··· Document segment
In some embodiments, it may be desired to provide even further wear protection (i.e., a tri-stacked wear panel (1″) arrangement) to certain locations of the wall (10A) or surface of a piece of equipment (10). In such embodiments, the method may further comprise the steps of: providing a third identical matrix (2) as previously-described above; arranging said third identical matrix (2) below or above the second identical matrix (2) such that the bottom surface (2B) of the second identical matrix (2) is in close proximity with the top surface (2A) of the third identical matrix (2)—or, such that the bottom surface (2B) of the third identical matrix (2) is in close proximity with the top surface (2A) of the second identical matrix (2); providing another spacing adapter (6) which is identical to the spacing adapter (6) provided to the second identical matrix (2) within the central bore (4) of the third identical matrix (2); and; engaging the inner thread (6C) of the another spacing adapter (6) with the outer threaded shaft (5C) of the fastener (5) prior to the step of applying a nut (5E) to an outer threaded shaft (5C) of the fastener (5).

A modular stackable wear-resistant panel system (11) is further disclosed. The modular stackable wear-resistant panel system (11) may comprise: a plurality of the matrix (2) as previously-defined above; a plurality of the spacing adapter (6) as previously-defined above; and a plurality of the fastener (5) as previously-defined above. The modular stackable wear-resistant panel (11) system may be configured such that a single one of the plurality of matrix (2) may be secured to the wall (10A) or surface of a piece of equipment (10) via a single one of the plurality of fastener (5). The modular stackable wear-resistant panel system (11) may be configured such that two of the plurality of matrix (2) may be secured to the wall (10A) or surface of a piece of equipment (10) via the single one of the plurality of fastener (5) and a single one of the plurality of spacing adapter (6). The modular stackable wear-resistant panel system (11) may be configured such that three of the plurality of matrix (2) may be secured to the wall (10A) or surface of a piece of equipment (10) via the single one of said plurality of fastener (5) and two of the plurality of spacing adapter (6). As suggested in FIG. 19, the plurality of fastener (5) may comprise bolts having outer threaded shafts (5C) of different lengths.

Further features and advantages of the present invention will become apparent from the following detailed description.

BRIEF DESCRIPTION OF THE DRAWINGS

By way of example only, preferred embodiments of the invention will be described more fully hereinafter with reference to the accompanying figures.
······
**Try it**:
Update everything in the wear-panel passage from "BRIEF DESCRIPTION OF" down to "the accompanying figures.", putting "attached" wherever "accompanying" appears.
··· Input data
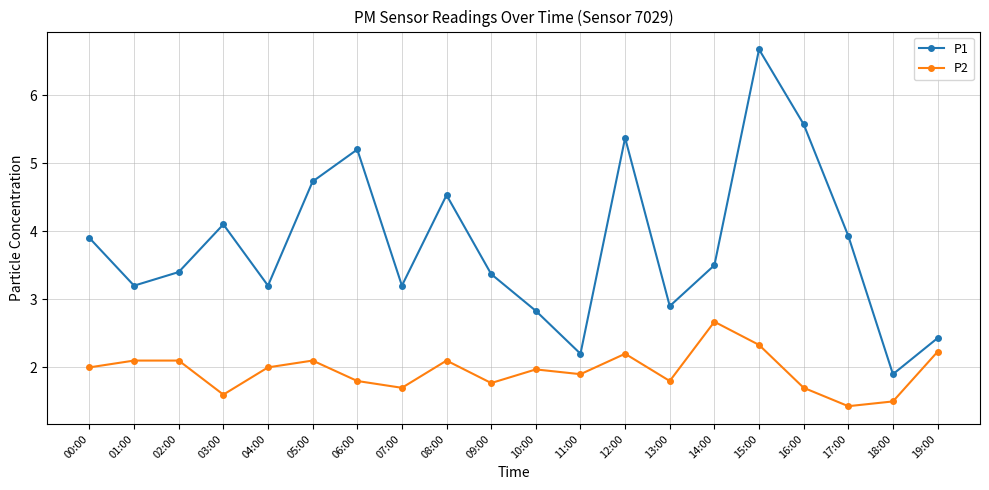

What position from the left is 06:00?

7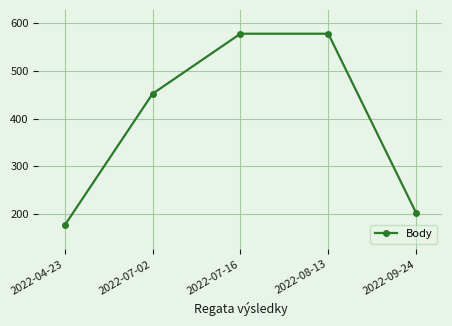

Reading left to right, what are all the values shown in this chart?

176	452	578	578	202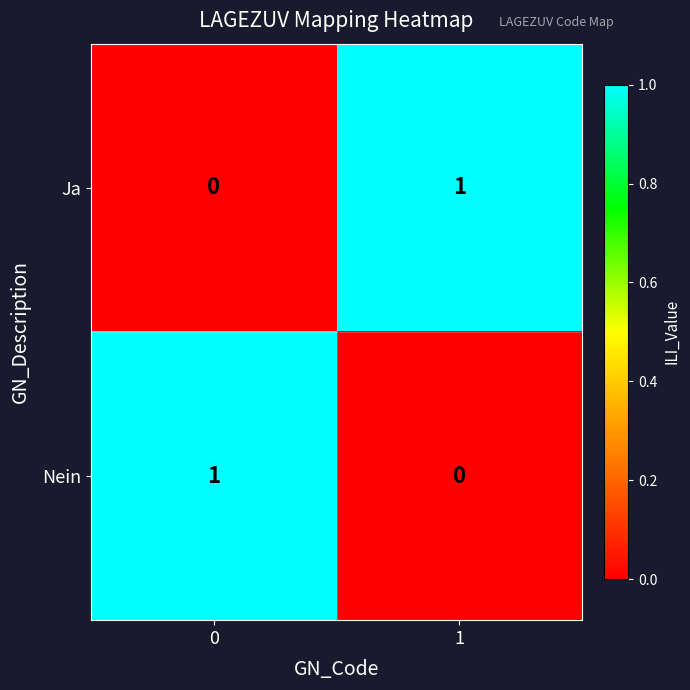

Is it true that Ja equals -1 at 0?

False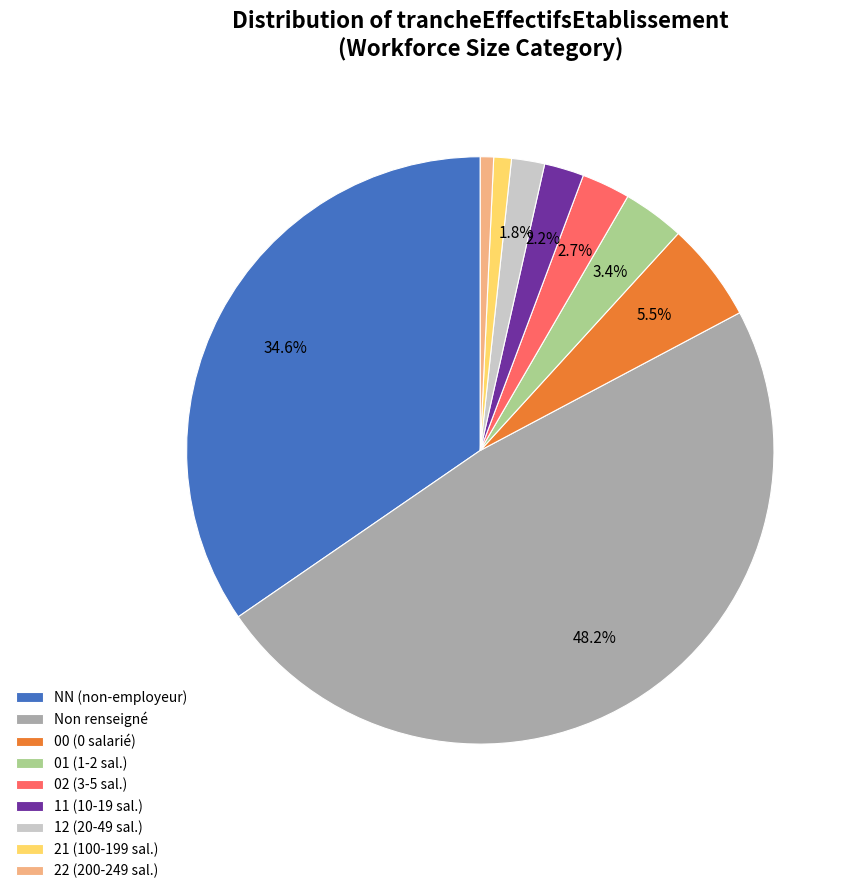

Approximately how many times larger is the value at 21 (100-199 sal.) compared to 02 (3-5 sal.)?

0.4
······
**Solution for this task**:
BRIEF DESCRIPTION OF THE DRAWINGS

By way of example only, preferred embodiments of the invention will be described more fully hereinafter with reference to the attached figures.